Prof. Rouhana said of the workshops, “It’s important to remember that this is the third workshop series that we have put on, meaning that we have provided support to a huge number of Palestinian PhD students over the years. We have created a space for critical thinking and writing about Zionism and settler colonialism, and we work to link our intellectual output to wider anticolonial and antiracist scholarship around the world. This kind of discussion on Zionism was considered to be relatively new when we launched the first iteration of the workshop in 2014; today, it seems to be more dominant in academic and intellectual discourse, and even feature in progressive political discussions. We are very happy to have made a contribution, however small, to this development.”
The workshops included lectures on Zionism and colonialism, Israeli society, and modern Palestinian history. These were given by internationally renowned Palestinian academics and researchers from both sides of the green line, including Dr. Areej Sabbagh Khoury, Dr Hunayda Ghanem, Prof. Amnon Raz Krakotzkin, Prof. Nadim Rouhana, the lawyer Suhad Bishara, Dr. Ahmed Amara, Dr. Awad Mansour, Dr. Saleh Abdel-Gawad, Dr. Nadera Shalhoub-Kevorkian, Dr. Hammamet Zoabi, and Dr. Mohanad Mustafa.
Prof. Rouhana also said that Mada is working in partnership with a section of the workshop participants and guest researchers to publish a book; this will contain new research contributions on different aspects of the study of Zionism and Israel. Students will contribute research that they have previously presented and discussed in the workshops under the supervision of participating academics. The book will be published by the year of this year, and will contain academic articles from a variety of disciplinary approaches, including history, social and political science, anthropology, gender studies and cultural studies. The articles will contain a variety of Palestinian perspectives on Zionism and the colonization of 1948 Palestine, and will also address questions on the effectiveness of the Palestinian national resistance.

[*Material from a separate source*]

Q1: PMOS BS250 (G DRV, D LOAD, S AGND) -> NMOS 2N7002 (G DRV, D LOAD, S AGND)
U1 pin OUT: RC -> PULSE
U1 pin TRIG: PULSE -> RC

The workshop series has clearly had a great effect on the thoughts and ideas of its participants, judging by feedback received. One student, Mai Hammash, commented that “the diverse geographic and academic backgrounds found in the workshop group greatly helped me expand my critical knowledge. I am now better acquainted with the methods and paradigms of Zionist colonization- in ideological terms, as well as in terms of direct violence. It shed light on a lot of ideas and practices for me.
Participant Amir Mershi added that “the workshop brought me together with intellectuals, researchers, and leaders in a single space. It was like being in house of knowledge for me. During the meetings we debated together, exchanged ideas and experiences, and I became acquainted with a range of critical tools and theories that all Palestinians should be acquainted with. This workshop introduces us to ourselves afresh, in order to both preserve and develop our identities as Palestinians working in the academic arena.”
Mada is always striving to further develop its work. Plans for the next series of workshops on Zionism and settler colonialism are already in the pipeline. This series will be entitled “Zionism and the Palestinian national movement: Memoirs of the colonizer and the colonized”. The series will focus on the implications of memoirs published by Zionist and Palestinian intellectual, political and military leaders, taking them as focal points where we can study the nature of the confrontation between colonizer and colonized.
The center will publish more details on the new lecture series in the coming weeks.